**The task**
Return every one of the lines below word for word, in the same order. Leave the pictures out of your answer.

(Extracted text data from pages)
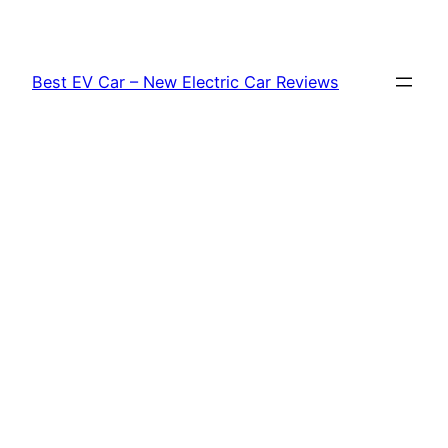
Skip
to
content
Best EV Car – New Electric Car Reviews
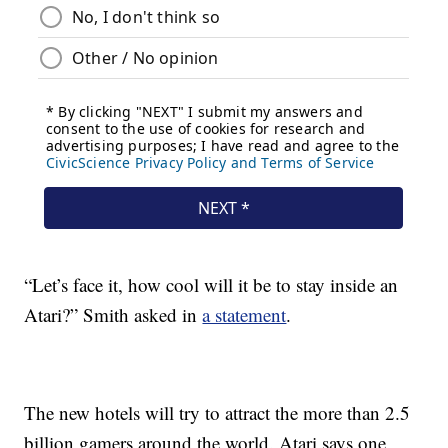
“Let’s face it, how cool will it be to stay inside an
Atari?” Smith asked in
a statement
.
The new hotels will try to attract the more than 2.5
billion gamers around the world. Atari says one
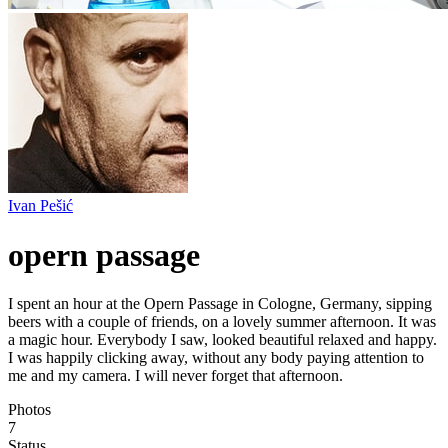
Ivan Pešić
opern passage
I spent an hour at the Opern Passage in Cologne, Germany, sipping
beers with a couple of friends, on a lovely summer afternoon. It was
a magic hour. Everybody I saw, looked beautiful relaxed and happy.
I was happily clicking away, without any body paying attention to
me and my camera. I will never forget that afternoon.
Photos
7
Status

**Written answer**
Skip
to
content
Best EV Car – New Electric Car Reviews
“Let’s face it, how cool will it be to stay inside an
Atari?” Smith asked in
a statement
.
The new hotels will try to attract the more than 2.5
billion gamers around the world. Atari says one
Ivan Pešić
opern passage
I spent an hour at the Opern Passage in Cologne, Germany, sipping
beers with a couple of friends, on a lovely summer afternoon. It was
a magic hour. Everybody I saw, looked beautiful relaxed and happy.
I was happily clicking away, without any body paying attention to
me and my camera. I will never forget that afternoon.
Photos
7
Status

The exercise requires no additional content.